→ **Your assignment**:
Line by line, give the data again exactly as it appears, but without pictures.
---+---
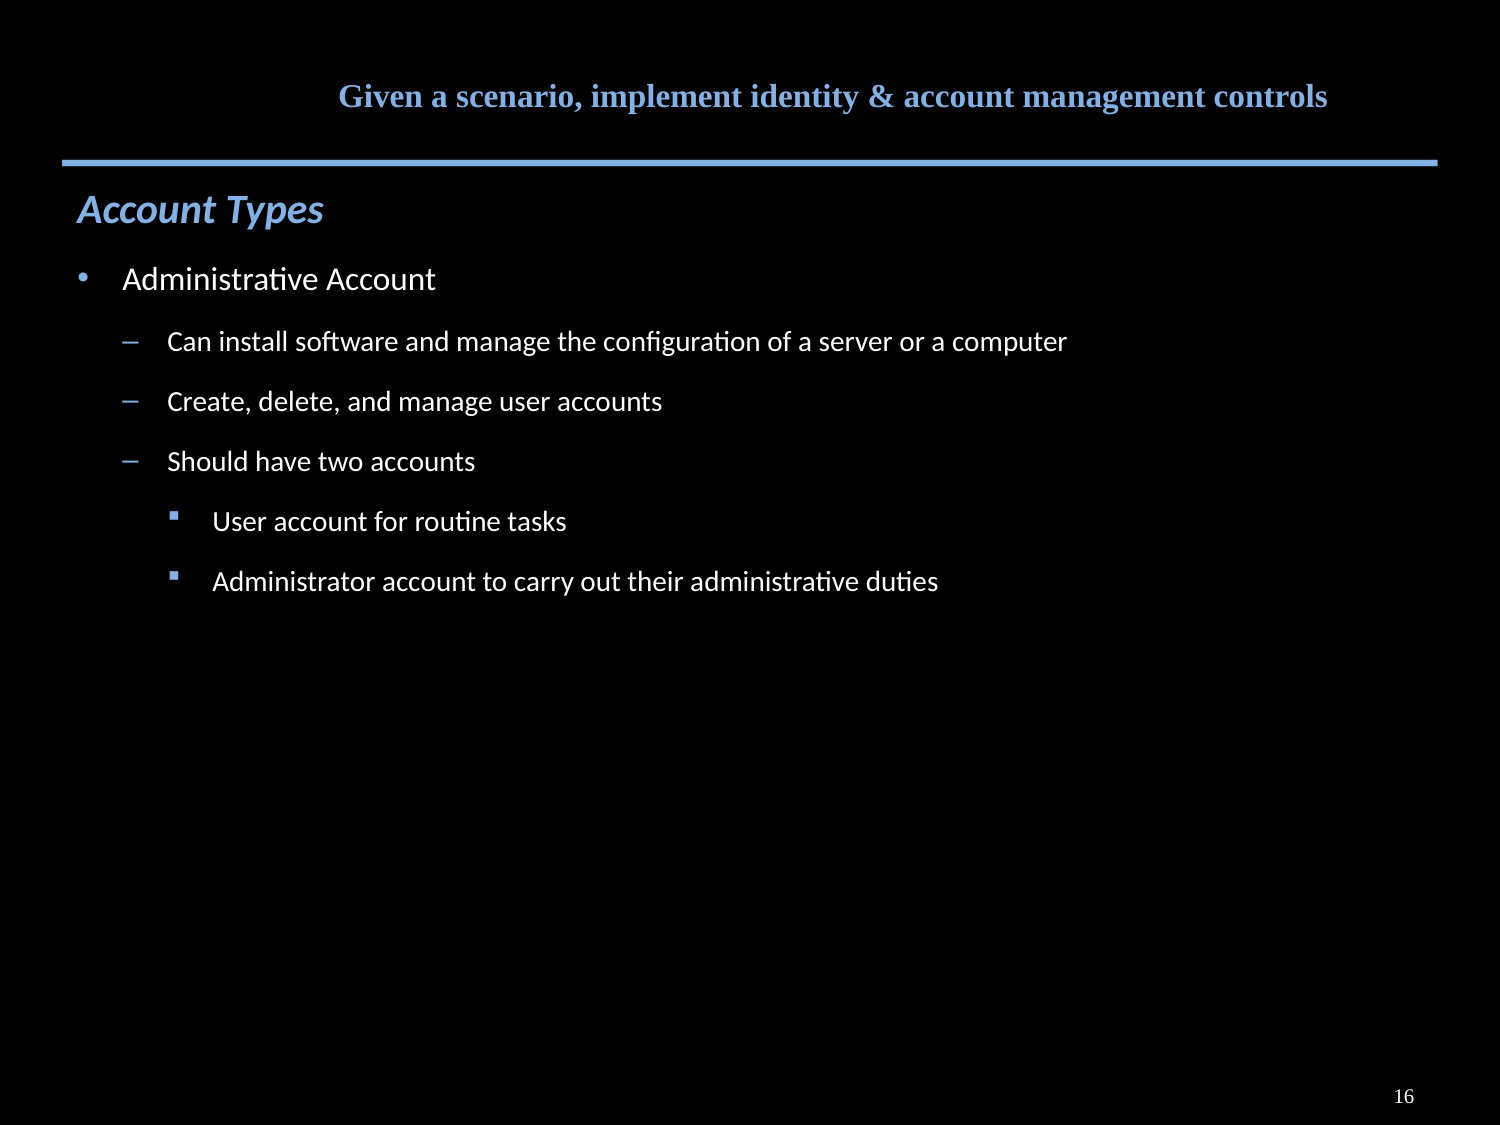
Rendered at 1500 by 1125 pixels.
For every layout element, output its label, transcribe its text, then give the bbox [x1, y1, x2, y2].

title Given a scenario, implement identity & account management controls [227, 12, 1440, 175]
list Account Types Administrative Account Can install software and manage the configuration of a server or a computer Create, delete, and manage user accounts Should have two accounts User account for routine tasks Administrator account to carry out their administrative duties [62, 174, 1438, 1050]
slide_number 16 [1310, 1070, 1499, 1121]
---+---
→ **Completed task**:
Rendered at 1500 by 1125 pixels.
For every layout element, output its label, transcribe its text, then give the bbox [x1, y1, x2, y2].

title Given a scenario, implement identity & account management controls [227, 12, 1440, 175]
list Account Types Administrative Account Can install software and manage the configuration of a server or a computer Create, delete, and manage user accounts Should have two accounts User account for routine tasks Administrator account to carry out their administrative duties [62, 174, 1438, 1050]
slide_number 16 [1310, 1070, 1499, 1121]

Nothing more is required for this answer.